Tout le monde prenait ce qui était génial dans chaque gharana et le mélangeait. Jasraj était à la tête de tout cela. Quelques années plus tard, les gens ont commencé à apprécier cette musique. — S. Kalidas, critique musical indien

Sache que Jasraj rejette l'élitisme de la musique indienne. S'il est populaire, c'est surtout parce qu'il aime son public, parce qu'il n'est ni capricieux, ni strict, ni prétentieux. En effet, que penses-tu d’une musique, d'un chant, d'un article de magazine ou d'un film qui ne seraient réservés qu'à une minorité intellectuelle ?

Si ça t'intéresse, Jasraj a aussi créé le jasrangi, une nouvelle forme de chant interprété par un chanteur et une chanteuse qui chantent chacun des râgas différents en même temps. Dans cette vidéo produite par sa fille, c'est la jeune génération qui interprète une de ses compositions. Écoute, écoute...


Jasraj et le cinéma

Ce serait une insulte à ta culture que te demander si tu connais Bollywood. Jasraj y a trempé lui aussi. Bon, déjà qu'il a épousé la fille d'un réalisateur indien célèbre, que celle-ci a réalisé des documentaires et un film, que sa propre fille est productrice à la télévision, mais, en plus, il chante dans des films, dont le plus célèbre est l'Odyssée de Pi (2012).

Et les chansons pour Bollywood ? Eh bien, je te laisse découvrir l'une d'elles, sirupeuse à souhait, avec, en bonus, la bande de lancement du film d'horreur 1920 dont elle provient (après 3 min 45)


Jasraj, le passeur

C'est bien de chanter, dis-tu, mais a-t-il été dépourvu quand l'âge mûr fut venu ?

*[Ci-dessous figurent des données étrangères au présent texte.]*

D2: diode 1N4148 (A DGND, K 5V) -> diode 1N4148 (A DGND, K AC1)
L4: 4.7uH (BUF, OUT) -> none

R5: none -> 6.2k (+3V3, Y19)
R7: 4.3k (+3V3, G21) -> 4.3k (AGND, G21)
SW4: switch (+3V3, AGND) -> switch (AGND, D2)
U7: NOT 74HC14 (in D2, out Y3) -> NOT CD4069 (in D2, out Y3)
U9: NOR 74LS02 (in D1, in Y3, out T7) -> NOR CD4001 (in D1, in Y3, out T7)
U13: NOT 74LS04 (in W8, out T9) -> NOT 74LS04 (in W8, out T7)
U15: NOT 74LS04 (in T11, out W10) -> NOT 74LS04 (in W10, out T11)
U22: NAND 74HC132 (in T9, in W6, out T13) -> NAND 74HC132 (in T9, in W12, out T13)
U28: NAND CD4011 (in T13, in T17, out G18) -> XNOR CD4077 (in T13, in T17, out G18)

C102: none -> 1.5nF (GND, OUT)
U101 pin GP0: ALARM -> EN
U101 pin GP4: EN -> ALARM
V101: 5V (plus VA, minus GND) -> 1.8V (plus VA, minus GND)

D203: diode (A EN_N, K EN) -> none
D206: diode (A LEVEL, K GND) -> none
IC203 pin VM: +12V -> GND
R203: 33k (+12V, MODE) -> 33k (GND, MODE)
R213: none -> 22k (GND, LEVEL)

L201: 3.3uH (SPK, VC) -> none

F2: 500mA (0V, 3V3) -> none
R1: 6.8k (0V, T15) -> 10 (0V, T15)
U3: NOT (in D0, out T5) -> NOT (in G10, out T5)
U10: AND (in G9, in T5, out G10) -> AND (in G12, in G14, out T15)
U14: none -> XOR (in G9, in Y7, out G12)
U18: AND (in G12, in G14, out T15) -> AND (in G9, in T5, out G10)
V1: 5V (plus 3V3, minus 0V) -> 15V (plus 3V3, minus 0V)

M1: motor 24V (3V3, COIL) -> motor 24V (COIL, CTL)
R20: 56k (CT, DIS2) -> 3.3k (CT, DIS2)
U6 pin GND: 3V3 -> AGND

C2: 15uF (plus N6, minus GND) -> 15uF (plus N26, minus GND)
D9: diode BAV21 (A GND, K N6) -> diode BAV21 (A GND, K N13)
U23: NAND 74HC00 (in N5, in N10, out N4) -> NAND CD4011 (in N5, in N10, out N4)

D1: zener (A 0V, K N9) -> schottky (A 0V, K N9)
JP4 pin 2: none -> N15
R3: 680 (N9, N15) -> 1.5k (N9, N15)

Pandit Jasraj ne se contente pas d'interpréter mais souhaite préserver le style de chant classique hindoustani et transmettre aux jeunes générations l'art vocal et l'éducation musicale.

Aussi, depuis 1995, il est à l'origine d'une école de musique dans le New Jersey, à Pittsburgh puis à New York. De même, à Toronto s'ouvre un institut orienté vers l'enseignement, qui organise, tous les deux ans, un grand spectacle musical composé d'étudiants.

Tous les 30 novembre, en Inde, a lieu le festival (6) que Jasraj a initié en 1972, en mémoire de son père et de son frère. S'y produisent les meilleurs représentants de la musique classique indienne.

Enfin, – l'ignorais-tu ? –, Jasraj a en lui une base de gourou. Il passe chaque année six mois aux USA ou au Canada afin d'enseigner et de transmettre son art vocal. Encore jusqu'il y a peu de temps, il continuait à guider ses étudiants via skype. Coincé aux États-Unis par la pandémie, il n'a pas pu rejoindre son pays natal...

Regarde, le voici avec ses étudiants. Est-ce toi, avec la grosse moustache et le pyjama rayé ?


Jasraj et « atteindre le divin »

La musique appartient à tout le monde. Elle devrait être entendue par tout le monde. Ce n'est qu'alors que cela créera de nouvelles idées et atteindra Dieu. — Pandit Jasraj

Invocation du terrible Shiva, évocation du petit Krishna au berceau, vocation d'emmener son public vers le divin... Le chant de Pandit Jasraj va te conduire à la spiritualité, plus fort et plus beau que le silence.

Chante Jasraj, chante...

Je crois que la musique n'est pas quelque chose que vous pouvez perfectionner même dans une vie. Avec chaque vie, vous partez de là où vous vous êtes arrêté dans votre vie précédente. Une fois que vous avez compris cela, l'âge n'est plus une barrière et la mort n'est pas la fin de votre pèlerinage musical. — Pandit Jasraj



(1) Pandit est un titre honorifique octroyé aux personnalités importantes en Inde.

(2) Le râga est à la fois un mode et un thème musical interprété dans le nord-ouest de l’Inde et laissant place à l’improvisation.

(3) L’hindoustani est la langue littéraire qui a donné naissance à l’hindi et à l’ourdou, langues de l’Inde.

(4) Écoute à ce propos « Kapiapia » d’Aline Frazão dans l’excellent article sur la chanson de langue portugaise durant le confinement.

(5) La pratique de la musique, appelée Riyaz, est rigoureusement suivie et prise au sérieux par les étudiants. Si tu dors près d'un de ceux-ci, apprête-toi à subir plus de dix heures de chant dès le lever du soleil.

(6) Le festival Pandit Motiram Pandit Maniram Sangeet Samaroh, qui porte le nom de son père et de son frère, qui fut également son gourou.